▶ INSTRUCTION 1: Extract the part of the Zakat kiosk text that begins at "The timing of" and stops after "never handle well.".
▶ INSTRUCTION 2: Extend the Zakat kiosk text by writing what comes after its last line.

▶ TEXT PASSAGE:
================
A masjid treasurer managing Zakat has one non-negotiable requirement: Zakat funds cannot be mixed with Sadaqah or operational money at any point in the ledger, because Zakat must be distributed to specific categories of recipients. A generic card terminal records a nameless charge and leaves the separation to whoever reconciles the bank statement. A Zakat kiosk puts the fund choice in front of the donor before payment, so the gift enters the books already classified.
On a Givebear kiosk, Zakat appears as its own button alongside Sadaqah, Masjid Operations, and any campaign funds the board has opened. The donor taps Zakat, chooses or enters an amount, taps their card or phone, and receives an email receipt that names the fund. The treasurer sees a running Zakat balance in the dashboard that never needs to be untangled from general giving.
The timing of Zakat giving is concentrated: Ramadan, especially the last ten nights, and the days before Eid al-Fitr for Zakat al-Fitr. A kiosk in the lobby absorbs that surge without volunteers handling envelopes at midnight. Donors who calculate their Zakat at home can give the exact figure on the spot, including odd amounts like $1,283 that preset cash envelopes never handle well.
Who this is for
- Masjid treasurers who must report Zakat collection and distribution separately to the board and to donors who ask where their Zakat went.
================
▶ DATA EXCERPTS:
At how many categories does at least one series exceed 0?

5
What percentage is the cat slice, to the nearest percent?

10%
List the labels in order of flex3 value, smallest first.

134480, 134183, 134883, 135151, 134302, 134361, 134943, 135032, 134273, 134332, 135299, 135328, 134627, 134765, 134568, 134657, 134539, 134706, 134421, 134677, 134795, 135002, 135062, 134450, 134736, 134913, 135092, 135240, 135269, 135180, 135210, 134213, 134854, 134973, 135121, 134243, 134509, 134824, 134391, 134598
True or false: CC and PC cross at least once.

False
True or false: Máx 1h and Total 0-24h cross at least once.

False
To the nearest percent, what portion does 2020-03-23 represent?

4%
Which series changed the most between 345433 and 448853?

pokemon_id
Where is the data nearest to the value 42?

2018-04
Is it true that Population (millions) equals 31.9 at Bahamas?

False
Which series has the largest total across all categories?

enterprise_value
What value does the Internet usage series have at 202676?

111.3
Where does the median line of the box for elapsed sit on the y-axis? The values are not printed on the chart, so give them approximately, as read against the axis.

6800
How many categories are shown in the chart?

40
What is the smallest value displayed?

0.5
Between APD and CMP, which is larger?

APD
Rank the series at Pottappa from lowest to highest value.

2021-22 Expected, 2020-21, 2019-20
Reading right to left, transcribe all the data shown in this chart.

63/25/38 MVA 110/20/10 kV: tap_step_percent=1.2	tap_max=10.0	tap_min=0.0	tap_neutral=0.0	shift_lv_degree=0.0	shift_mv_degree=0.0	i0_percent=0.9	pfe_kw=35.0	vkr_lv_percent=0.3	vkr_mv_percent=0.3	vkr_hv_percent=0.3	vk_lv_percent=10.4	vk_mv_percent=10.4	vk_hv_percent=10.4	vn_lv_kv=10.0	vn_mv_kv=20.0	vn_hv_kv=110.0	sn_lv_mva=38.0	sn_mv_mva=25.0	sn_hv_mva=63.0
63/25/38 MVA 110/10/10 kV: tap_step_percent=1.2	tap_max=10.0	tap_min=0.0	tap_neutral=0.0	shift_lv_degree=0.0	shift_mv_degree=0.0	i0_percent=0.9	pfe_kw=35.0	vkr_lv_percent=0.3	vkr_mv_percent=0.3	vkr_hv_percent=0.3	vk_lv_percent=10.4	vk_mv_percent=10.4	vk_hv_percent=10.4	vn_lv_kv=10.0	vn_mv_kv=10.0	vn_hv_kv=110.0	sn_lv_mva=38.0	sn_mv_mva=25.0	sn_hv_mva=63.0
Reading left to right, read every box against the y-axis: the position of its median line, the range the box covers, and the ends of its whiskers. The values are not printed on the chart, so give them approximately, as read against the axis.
================
▶ FINAL ANSWER 1:
The timing of Zakat giving is concentrated: Ramadan, especially the last ten nights, and the days before Eid al-Fitr for Zakat al-Fitr. A kiosk in the lobby absorbs that surge without volunteers handling envelopes at midnight. Donors who calculate their Zakat at home can give the exact figure on the spot, including odd amounts like $1,283 that preset cash envelopes never handle well.

▶ FINAL ANSWER 2:
- Imams and Zakat committee members who field donor questions about whether a gift was recorded as Zakat or Sadaqah, and want the answer to be visible on the receipt.
- Islamic center administrators preparing for the Ramadan surge, when a single cash box and a volunteer with a notebook cannot keep up with the last ten nights.
- Islamic schools and relief organizations that collect Zakat al-Fitr on deadline and need an exact count before Eid prayer.
Why Zakat needs its own fund from the first tap
Zakat is a restricted fund in the strictest sense: scholars across schools of thought agree it must reach the eligible categories named in the Quran, and most boards adopt a policy that Zakat money never covers utilities, salaries, or construction. The operational failure mode is not bad intent; it is a donation that arrives without classification. A check in a mixed envelope, a card charge labeled only with the processor's batch number, or a cash note in the general box all force the treasurer to guess.
A kiosk removes the guess by making classification part of the donation itself. The donor's choice of the Zakat button is recorded with the transaction, flows into the fund report, and appears on the receipt. When the Zakat committee meets to plan distribution, the available balance is a number the treasurer can defend, not an estimate netted out of general giving.
Handling the Ramadan surge without losing the last ten nights
Most masajid collect a large share of their annual Zakat in the last ten nights of Ramadan, when the building is full past midnight and volunteers are stretched thin. Cash collection at that scale means counting, recounting, and a deposit run during the busiest week of the year. A kiosk takes the volume without adding staff: each gift clears in seconds, is receipted automatically, and lands in the dashboard total in real time.
For donors who want to give every night seeking Laylat al-Qadr, recurring giving covers the pattern: a donor sets up a nightly gift once, at the kiosk or online, and does not need to queue again. The masjid sees nightly Zakat and Sadaqah totals separately, which also makes the post-Ramadan board report a ten-minute export rather than a reconstruction.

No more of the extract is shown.